Ein Ehemann aus Stroh, die Hausfrau als Bodybuilderin, ein Ehepaar, dessen Gesichter sich aneinander über die Jahre angleichen: Yukiko Motoya kritisiert in „Die einsame Bodybuilderin“ gesellschaftliche Verhältnisse, indem sie sie ins Absurde abdriften lässt. Elf Kurzgeschichten der preisgekrönten japanischen Autorin sind jetzt auch auf Deutsch erschienen.

Von Diana Köhler

Eine Hausfrau beschließt spontan, Bodybuilderin zu werden. Auch nach Monaten des Trainings bemerkt ihr Mann den immer muskulöser werdenden und braungebrannten Körper nicht. Sie trainiert und trainiert, aber erst nach einem Zwischenfall in der Arbeit, bei dem sie aus Versehen einen Hund tötet, fallen ihrem Mann die Muskeln das erste Mal auf.
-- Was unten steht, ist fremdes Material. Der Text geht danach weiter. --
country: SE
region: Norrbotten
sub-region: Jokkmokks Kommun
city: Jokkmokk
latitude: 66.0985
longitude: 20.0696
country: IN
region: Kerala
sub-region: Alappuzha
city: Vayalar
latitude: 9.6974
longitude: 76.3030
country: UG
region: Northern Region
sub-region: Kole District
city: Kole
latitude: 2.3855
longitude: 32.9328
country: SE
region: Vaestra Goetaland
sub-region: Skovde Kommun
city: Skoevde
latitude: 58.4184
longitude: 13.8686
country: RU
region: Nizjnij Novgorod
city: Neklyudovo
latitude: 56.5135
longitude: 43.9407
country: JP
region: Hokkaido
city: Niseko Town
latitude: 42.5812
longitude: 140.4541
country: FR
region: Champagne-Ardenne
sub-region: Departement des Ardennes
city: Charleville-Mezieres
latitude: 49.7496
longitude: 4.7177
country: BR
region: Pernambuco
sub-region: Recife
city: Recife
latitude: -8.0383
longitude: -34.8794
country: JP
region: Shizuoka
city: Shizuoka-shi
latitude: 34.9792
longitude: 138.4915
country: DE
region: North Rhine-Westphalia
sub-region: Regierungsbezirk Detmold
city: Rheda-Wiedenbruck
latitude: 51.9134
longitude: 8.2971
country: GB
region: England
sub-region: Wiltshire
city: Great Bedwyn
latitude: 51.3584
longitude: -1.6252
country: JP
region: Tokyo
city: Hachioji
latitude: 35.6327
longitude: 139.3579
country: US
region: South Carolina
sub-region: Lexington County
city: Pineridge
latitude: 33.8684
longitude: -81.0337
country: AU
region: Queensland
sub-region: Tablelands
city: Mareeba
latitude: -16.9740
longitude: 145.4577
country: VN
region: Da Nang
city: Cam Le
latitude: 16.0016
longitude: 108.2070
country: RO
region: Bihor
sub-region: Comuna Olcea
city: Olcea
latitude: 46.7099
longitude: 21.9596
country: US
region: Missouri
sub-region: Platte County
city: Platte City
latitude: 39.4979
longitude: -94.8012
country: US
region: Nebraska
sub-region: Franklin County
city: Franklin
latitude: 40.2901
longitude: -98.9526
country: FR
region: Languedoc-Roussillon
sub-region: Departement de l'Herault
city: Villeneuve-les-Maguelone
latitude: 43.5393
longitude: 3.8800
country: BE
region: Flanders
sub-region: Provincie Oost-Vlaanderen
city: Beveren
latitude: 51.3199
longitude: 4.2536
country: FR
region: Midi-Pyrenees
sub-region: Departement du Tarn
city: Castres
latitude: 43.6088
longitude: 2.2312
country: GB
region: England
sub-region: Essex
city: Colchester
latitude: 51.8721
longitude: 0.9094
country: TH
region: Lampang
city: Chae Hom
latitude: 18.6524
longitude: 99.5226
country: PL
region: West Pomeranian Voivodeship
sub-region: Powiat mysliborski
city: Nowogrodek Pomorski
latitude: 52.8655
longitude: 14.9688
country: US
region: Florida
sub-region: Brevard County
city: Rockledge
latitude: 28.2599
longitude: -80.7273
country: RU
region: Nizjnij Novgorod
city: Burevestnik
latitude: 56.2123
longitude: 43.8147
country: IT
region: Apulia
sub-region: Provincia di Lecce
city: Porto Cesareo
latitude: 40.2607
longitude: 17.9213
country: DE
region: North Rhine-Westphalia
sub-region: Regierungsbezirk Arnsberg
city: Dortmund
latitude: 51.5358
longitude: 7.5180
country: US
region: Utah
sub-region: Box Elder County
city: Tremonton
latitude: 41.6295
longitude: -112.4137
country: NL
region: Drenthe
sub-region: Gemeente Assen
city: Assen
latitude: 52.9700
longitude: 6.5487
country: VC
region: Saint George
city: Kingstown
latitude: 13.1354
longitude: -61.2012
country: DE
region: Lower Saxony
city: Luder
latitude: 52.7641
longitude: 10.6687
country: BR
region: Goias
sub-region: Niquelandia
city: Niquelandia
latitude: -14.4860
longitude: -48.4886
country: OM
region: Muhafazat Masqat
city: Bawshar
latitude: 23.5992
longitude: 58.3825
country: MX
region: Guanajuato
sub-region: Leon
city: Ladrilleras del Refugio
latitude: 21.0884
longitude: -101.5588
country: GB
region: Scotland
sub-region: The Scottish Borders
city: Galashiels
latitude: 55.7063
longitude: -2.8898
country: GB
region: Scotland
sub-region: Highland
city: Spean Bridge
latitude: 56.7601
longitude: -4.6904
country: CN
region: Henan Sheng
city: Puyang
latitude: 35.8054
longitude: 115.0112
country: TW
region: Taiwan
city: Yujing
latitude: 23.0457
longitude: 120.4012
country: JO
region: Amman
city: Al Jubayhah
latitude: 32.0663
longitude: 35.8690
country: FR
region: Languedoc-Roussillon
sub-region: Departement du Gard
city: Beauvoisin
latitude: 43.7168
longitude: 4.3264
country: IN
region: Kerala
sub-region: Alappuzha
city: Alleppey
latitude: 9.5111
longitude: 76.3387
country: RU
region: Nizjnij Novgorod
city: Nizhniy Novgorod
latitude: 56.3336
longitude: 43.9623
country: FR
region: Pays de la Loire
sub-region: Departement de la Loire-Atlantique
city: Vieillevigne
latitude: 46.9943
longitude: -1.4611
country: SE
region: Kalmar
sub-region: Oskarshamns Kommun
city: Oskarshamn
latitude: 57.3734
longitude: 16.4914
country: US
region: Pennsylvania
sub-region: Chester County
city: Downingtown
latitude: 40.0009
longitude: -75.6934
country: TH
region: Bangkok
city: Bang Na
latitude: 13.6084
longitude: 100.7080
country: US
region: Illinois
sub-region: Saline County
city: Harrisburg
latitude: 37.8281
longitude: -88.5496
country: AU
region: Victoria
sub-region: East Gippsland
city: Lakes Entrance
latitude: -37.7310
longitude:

„Bodybuilding war eine besondere Form von Schönheitskult, und vielleicht versiegte deshalb das Lächeln auf den Gesichert der Bodybuilder nie, auch wenn sie mitunter Schmerzen hatten. Nur mein Mann merkte nichts von alledem. Und das, obwohl meine Brust sich mittlerweile so stählern anfühlte, als hätte ich eine Eisenplatte unter der Haut, und meine Arme so muskulös waren, als könnte ich einen Baumstamm entzweibrechen. Also fragte ich meine Kolleginnen um Rat. „So sind sie die Männer“, trösteten sie mich. „Meiner merkt nie, wenn ich beim Friseur war.“

Cover

Aufbau-Verlag / zero-media.net

„Die einsame Bodybuilderin“ von Yukiko Motoya. Erschienen ist die Anthologie beim Aufbau-Verlag. Übersetzung: Ursula Gräfe

Tägliche Tristesse

„Die Einsame Bodybuilderin“ von Yukiko Motoya ist nur eine der Kurzgeschichten im gleichnamigen Sammelband. Zwischen den Geschichten besteht kein inhaltlicher Zusammenhang, doch haben alle etwas gemeinsam: Sie erzählen von der scheinbaren Tristesse des bürgerlichen Lebens und der monogamen Zweierbeziehung. Warum scheinbar? Weil hinter der Fassade des Alltags das Absurde und Fantastische lauert und langsam, nach und nach, hervorsickert. So beginnen viele der Geschichten von Yukiko Motoya wie ein Schulaufsatz, mit beschaulichen Szenen: Eine Frau, ein Mann, eine Ehe, der Alltag. Man redet Smalltalk mit den Nachbar*innen, sie kocht, geht einkaufen, er sieht fern.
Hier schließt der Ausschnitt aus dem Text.